[AVAILABLE DATA]:
*****

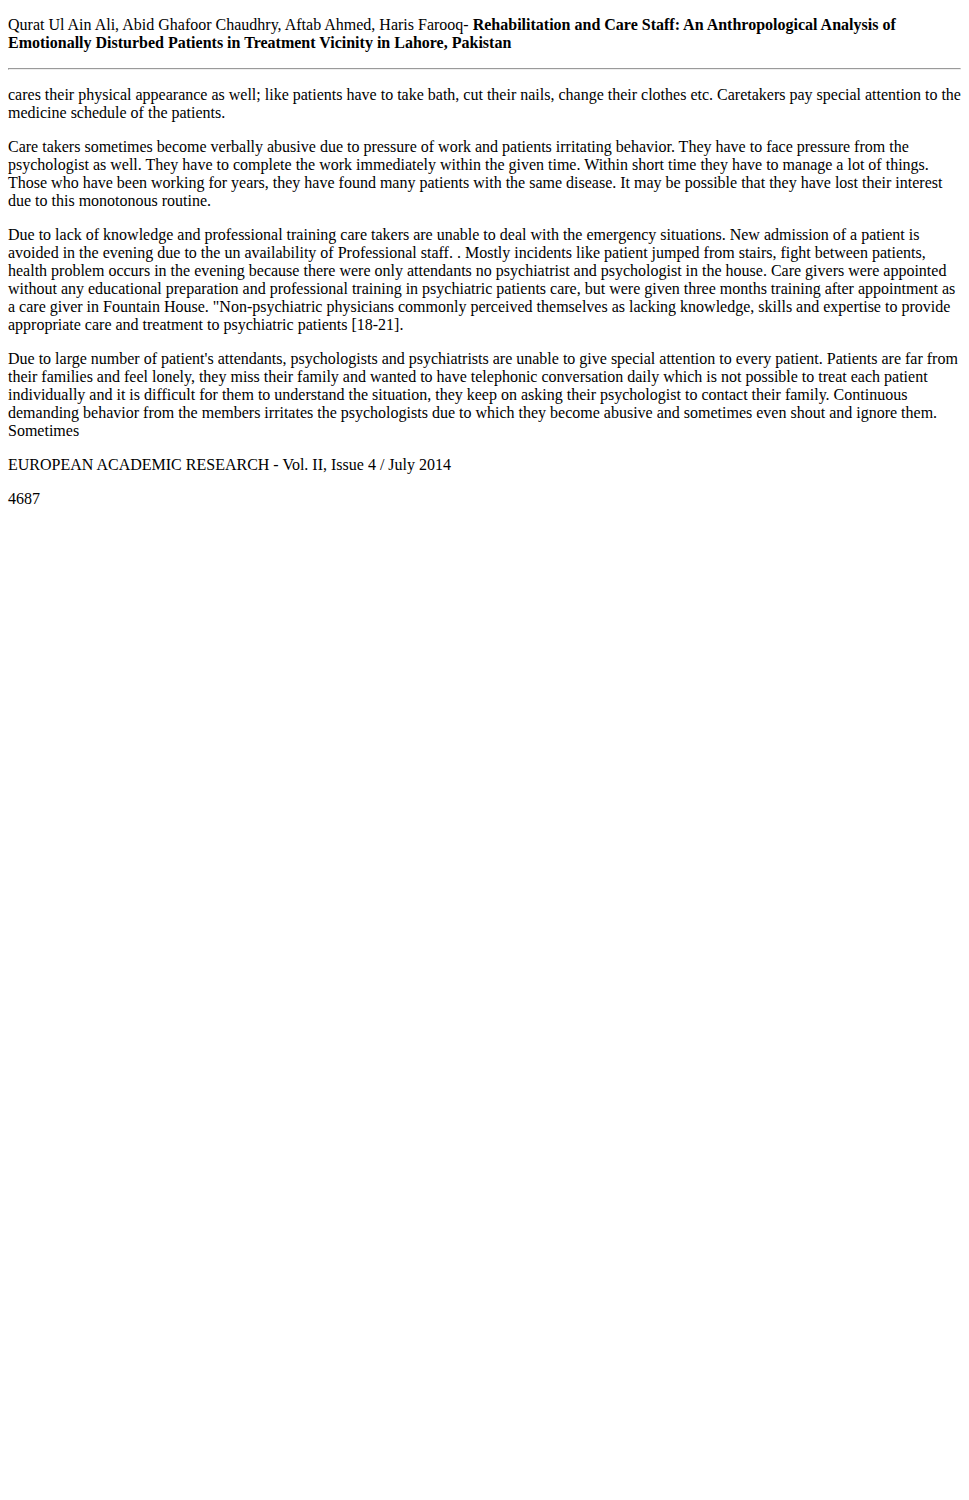Qurat Ul Ain Ali, Abid Ghafoor Chaudhry, Aftab Ahmed, Haris Farooq- Rehabilitation and Care Staff: An Anthropological Analysis of Emotionally Disturbed Patients in Treatment Vicinity in Lahore, Pakistan
cares their physical appearance as well; like patients have to take bath, cut their nails, change their clothes etc. Caretakers pay special attention to the medicine schedule of the patients.
Care takers sometimes become verbally abusive due to pressure of work and patients irritating behavior. They have to face pressure from the psychologist as well. They have to complete the work immediately within the given time. Within short time they have to manage a lot of things. Those who have been working for years, they have found many patients with the same disease. It may be possible that they have lost their interest due to this monotonous routine.
Due to lack of knowledge and professional training care takers are unable to deal with the emergency situations. New admission of a patient is avoided in the evening due to the un availability of Professional staff. . Mostly incidents like patient jumped from stairs, fight between patients, health problem occurs in the evening because there were only attendants no psychiatrist and psychologist in the house. Care givers were appointed without any educational preparation and professional training in psychiatric patients care, but were given three months training after appointment as a care giver in Fountain House. "Non-psychiatric physicians commonly perceived themselves as lacking knowledge, skills and expertise to provide appropriate care and treatment to psychiatric patients [18-21].
Due to large number of patient's attendants, psychologists and psychiatrists are unable to give special attention to every patient. Patients are far from their families and feel lonely, they miss their family and wanted to have telephonic conversation daily which is not possible to treat each patient individually and it is difficult for them to understand the situation, they keep on asking their psychologist to contact their family. Continuous demanding behavior from the members irritates the psychologists due to which they become abusive and sometimes even shout and ignore them. Sometimes
EUROPEAN ACADEMIC RESEARCH - Vol. II, Issue 4 / July 2014
4687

*****

[TASK OBJECTIVE]: For this exercise, copy the entries above exactly and skip any picture.

[ANSWER TO THIS TASK]:
Qurat Ul Ain Ali, Abid Ghafoor Chaudhry, Aftab Ahmed, Haris Farooq- Rehabilitation and Care Staff: An Anthropological Analysis of Emotionally Disturbed Patients in Treatment Vicinity in Lahore, Pakistan
cares their physical appearance as well; like patients have to take bath, cut their nails, change their clothes etc. Caretakers pay special attention to the medicine schedule of the patients.
Care takers sometimes become verbally abusive due to pressure of work and patients irritating behavior. They have to face pressure from the psychologist as well. They have to complete the work immediately within the given time. Within short time they have to manage a lot of things. Those who have been working for years, they have found many patients with the same disease. It may be possible that they have lost their interest due to this monotonous routine.
Due to lack of knowledge and professional training care takers are unable to deal with the emergency situations. New admission of a patient is avoided in the evening due to the un availability of Professional staff. . Mostly incidents like patient jumped from stairs, fight between patients, health problem occurs in the evening because there were only attendants no psychiatrist and psychologist in the house. Care givers were appointed without any educational preparation and professional training in psychiatric patients care, but were given three months training after appointment as a care giver in Fountain House. "Non-psychiatric physicians commonly perceived themselves as lacking knowledge, skills and expertise to provide appropriate care and treatment to psychiatric patients [18-21].
Due to large number of patient's attendants, psychologists and psychiatrists are unable to give special attention to every patient. Patients are far from their families and feel lonely, they miss their family and wanted to have telephonic conversation daily which is not possible to treat each patient individually and it is difficult for them to understand the situation, they keep on asking their psychologist to contact their family. Continuous demanding behavior from the members irritates the psychologists due to which they become abusive and sometimes even shout and ignore them. Sometimes
EUROPEAN ACADEMIC RESEARCH - Vol. II, Issue 4 / July 2014
4687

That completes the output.